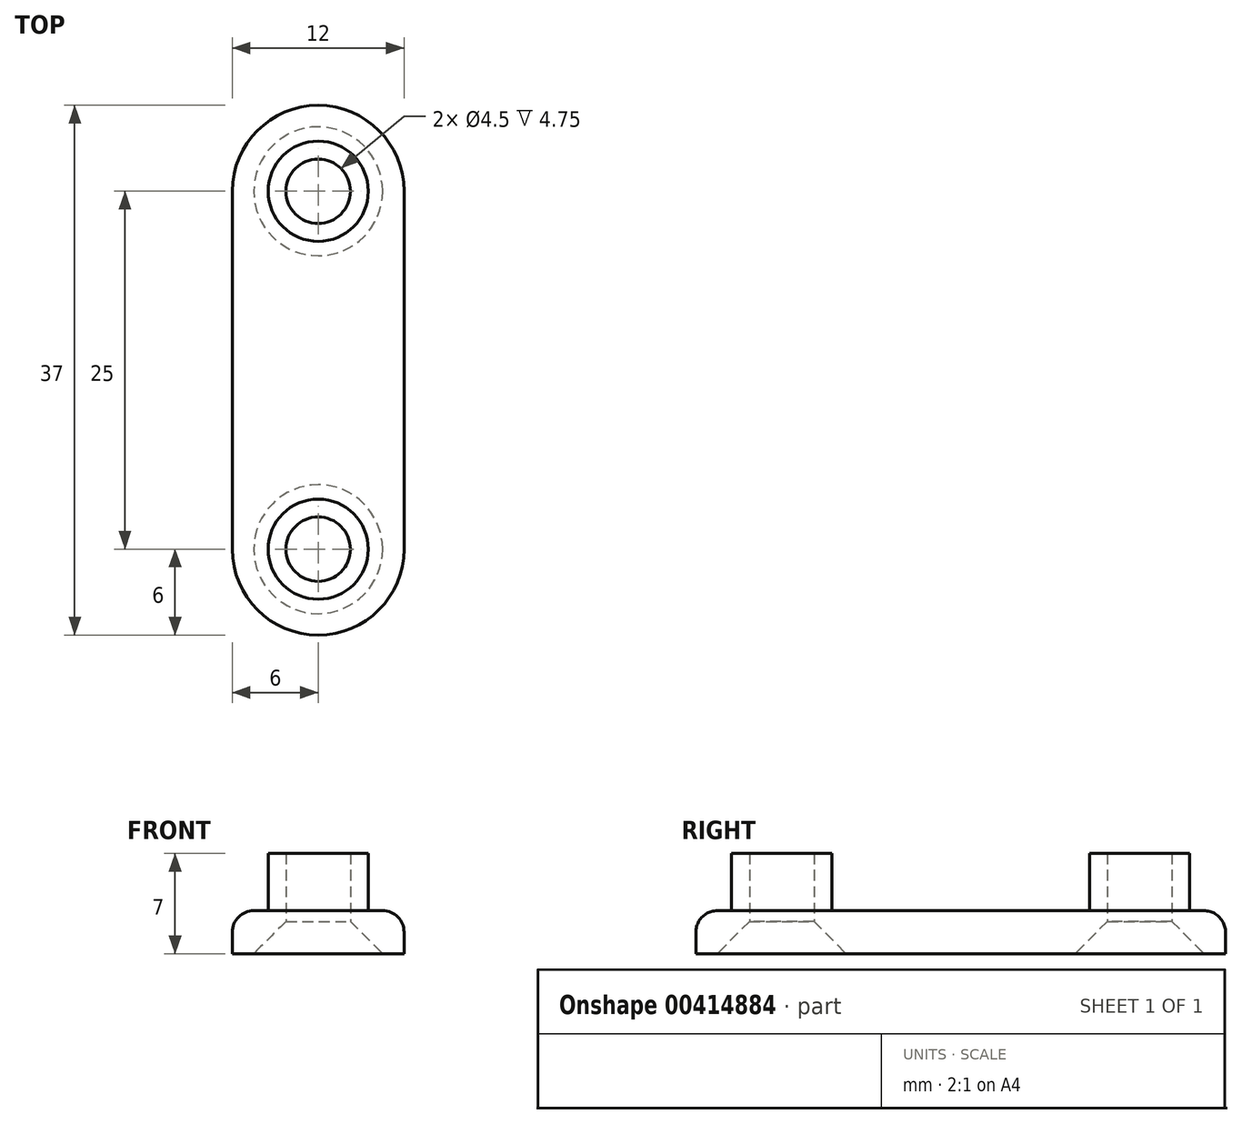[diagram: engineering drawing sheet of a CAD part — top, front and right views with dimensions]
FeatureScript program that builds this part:
annotation { "Feature Type Name" : "Feature", "Feature Type Description" : "" }
export const myFeature = defineFeature(function(context is Context, id is Id, definition is map)
    precondition{}
    {
        {
            var Q0;
            Q0=qCreatedBy(makeId("Top.planeOp"),FACE);
            var sketch = newSketch(context, id + "F0", { "sketchPlane" : qUnion([Q0])});
            skLineSegment(sketch, "E0", {"start": v(-6, 12.5) * mm, "end": v(-6, -12.5) * mm});
            skArc(sketch, "E1", {"start": v(-6, 12.5) * mm, "mid": v(0, 18.5) * mm, "end": v(6, 12.5) * mm});
            skArc(sketch, "E2", {"start": v(-6, -12.5) * mm, "mid": v(0, -18.5) * mm, "end": v(6, -12.5) * mm});
            skLineSegment(sketch, "E3", {"start": v(6, 12.5) * mm, "end": v(6, -12.5) * mm});
            skLineSegment(sketch, "E4", {"start": v(0, 12.5) * mm, "end": v(0, -12.5) * mm, "construction": true});
            skSolve(sketch);
        }
        {
            var Q0;
            Q0=makeQuery(id+"F0.imprint","IMPRINT",FACE,{"disambiguationData":[TD([[makeQuery(id+"F0.imprint","IMPRINT",EDGE,{"derivedFrom":sQuery(id+"F0.wireOp",EDGE,"E0")}),1.0]])]});
            extrude(context, id + "F1", {"entities" : qUnion([Q0]), "depth" : 3 * mm});
        }
        {
            var Q0;
            Q0=makeQuery(id+"F1.opExtrude","CAP_FACE",FACE,{"disambiguationData":[OSD([sQuery(id+"F0.wireOp",EDGE,"E0"),sQuery(id+"F0.wireOp",EDGE,"E1"),sQuery(id+"F0.wireOp",EDGE,"E2"),sQuery(id+"F0.wireOp",EDGE,"E3")])],"isStart":false});
            var sketch = newSketch(context, id + "F2", { "sketchPlane" : qUnion([Q0])});
            skArc(sketch, "E5.0", {"start": v(-6, -12.5) * mm, "mid": v(0, -18.5) * mm, "end": v(6, -12.5) * mm});
            skArc(sketch, "E6.0", {"start": v(-6, 12.5) * mm, "mid": v(0, 18.5) * mm, "end": v(6, 12.5) * mm});
            skCircle(sketch, "E7", {"center": v(0, -12.5) * mm, "radius": 3.5 * mm});
            skCircle(sketch, "E8", {"center": v(0, 12.5) * mm, "radius": 3.5 * mm});
            skSolve(sketch);
        }
        {
            var Q0;
            {var subQ0=sQuery(id+"F2.wireOp",EDGE,"OwxIrzHh-1lmq-4VaO-zW4A-XXUzRANfqjct");Q0=makeQuery(id+"F2.imprint","IMPRINT",FACE,{"disambiguationData":[TD([[makeQuery(id+"F2.imprint","IMPRINT",EDGE,{"derivedFrom":subQ0}),-1.0]])]});}
            var Q1;
            {var subQ0=sQuery(id+"F2.wireOp",EDGE,"QkdWbU1v-fYDb-onoO-dhuP-pIeUnw5N6UH5");Q1=makeQuery(id+"F2.imprint","IMPRINT",FACE,{"disambiguationData":[TD([[makeQuery(id+"F2.imprint","IMPRINT",EDGE,{"derivedFrom":subQ0}),1.0]])]});}
            var Q2;
            Q2=makeQuery(id+"F2.imprint","IMPRINT",FACE,{"disambiguationData":[TD([[makeQuery(id+"F2.imprint","IMPRINT",EDGE,{"derivedFrom":sQuery(id+"F2.wireOp",EDGE,"E7")}),1.0]])]});
            var Q3;
            Q3=makeQuery(id+"F2.imprint","IMPRINT",FACE,{"disambiguationData":[TD([[makeQuery(id+"F2.imprint","IMPRINT",EDGE,{"derivedFrom":sQuery(id+"F2.wireOp",EDGE,"E8")}),1.0]])]});
            extrude(context, id + "F3", {"entities" : qUnion([Q0, Q1, Q2, Q3]), "operationType" : NewBodyOperationType.ADD, "depth" : 4 * mm});
        }
        {
            var Q0;
            Q0=makeQuery(id+"F1.opExtrude","CAP_FACE",FACE,{"disambiguationData":[OSD([sQuery(id+"F0.wireOp",EDGE,"E0"),sQuery(id+"F0.wireOp",EDGE,"E1"),sQuery(id+"F0.wireOp",EDGE,"E2"),sQuery(id+"F0.wireOp",EDGE,"E3")])],"isStart":true});
            var sketch = newSketch(context, id + "F4", { "sketchPlane" : qUnion([Q0])});
            skArc(sketch, "E9.0", {"start": v(-6, 12.5) * mm, "mid": v(0, 18.5) * mm, "end": v(6, 12.5) * mm});
            skArc(sketch, "E10.0", {"start": v(-6, -12.5) * mm, "mid": v(0, -18.5) * mm, "end": v(6, -12.5) * mm});
            skSolve(sketch);
        }
        {
            var Q0;
            Q0=sQuery(id+"F4.wireOp",VERTEX,"E9.0.center");
            var Q1;
            Q1=sQuery(id+"F4.wireOp",VERTEX,"E10.0.center");
            var Q2;
            Q2=makeQuery(id+"F1.opExtrude","SWEPT_BODY",BODY,{"disambiguationData":[OSD([sQuery(id+"F0.wireOp",EDGE,"E0"),sQuery(id+"F0.wireOp",EDGE,"E1"),sQuery(id+"F0.wireOp",EDGE,"E2"),sQuery(id+"F0.wireOp",EDGE,"E3")])]});
            hole(context, id + "F5", {"style" : HoleStyle.C_SINK, "endStyle" : HoleEndStyle.THROUGH, "holeDiameter" : 4.5 * mm, "cSinkDiameter" : 9 * mm, "cSinkAngle" : 90 * degree, "isTappedThrough" : true, "tappedDepth" : 12 * mm, "tapClearance" : 3, "locations" : qUnion([Q0, Q1]), "scope" : qUnion([Q2])});
        }
        {
            var Q0;
            Q0=makeQuery(id+"F1.opExtrude","CAP_EDGE",EDGE,{"disambiguationData":[OSD([sQuery(id+"F0.wireOp",EDGE,"E0")])],"isStart":false});
            fillet(context, id + "F6", {"entities" : qUnion([Q0]), "radius" : 1.5 * mm, "tangentPropagation" : true, "allowEdgeOverflow" : false});
        }
    });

==*==

#### TASK TO COMPLETE:
Report every line of the records that contains the string "imprint", and reproduce each such line in full.

#### OUTPUT BELOW:
            Q0=makeQuery(id+"F0.imprint","IMPRINT",FACE,{"disambiguationData":[TD([[makeQuery(id+"F0.imprint","IMPRINT",EDGE,{"derivedFrom":sQuery(id+"F0.wireOp",EDGE,"E0")}),1.0]])]});
            {var subQ0=sQuery(id+"F2.wireOp",EDGE,"OwxIrzHh-1lmq-4VaO-zW4A-XXUzRANfqjct");Q0=makeQuery(id+"F2.imprint","IMPRINT",FACE,{"disambiguationData":[TD([[makeQuery(id+"F2.imprint","IMPRINT",EDGE,{"derivedFrom":subQ0}),-1.0]])]});}
            {var subQ0=sQuery(id+"F2.wireOp",EDGE,"QkdWbU1v-fYDb-onoO-dhuP-pIeUnw5N6UH5");Q1=makeQuery(id+"F2.imprint","IMPRINT",FACE,{"disambiguationData":[TD([[makeQuery(id+"F2.imprint","IMPRINT",EDGE,{"derivedFrom":subQ0}),1.0]])]});}
            Q2=makeQuery(id+"F2.imprint","IMPRINT",FACE,{"disambiguationData":[TD([[makeQuery(id+"F2.imprint","IMPRINT",EDGE,{"derivedFrom":sQuery(id+"F2.wireOp",EDGE,"E7")}),1.0]])]});
            Q3=makeQuery(id+"F2.imprint","IMPRINT",FACE,{"disambiguationData":[TD([[makeQuery(id+"F2.imprint","IMPRINT",EDGE,{"derivedFrom":sQuery(id+"F2.wireOp",EDGE,"E8")}),1.0]])]});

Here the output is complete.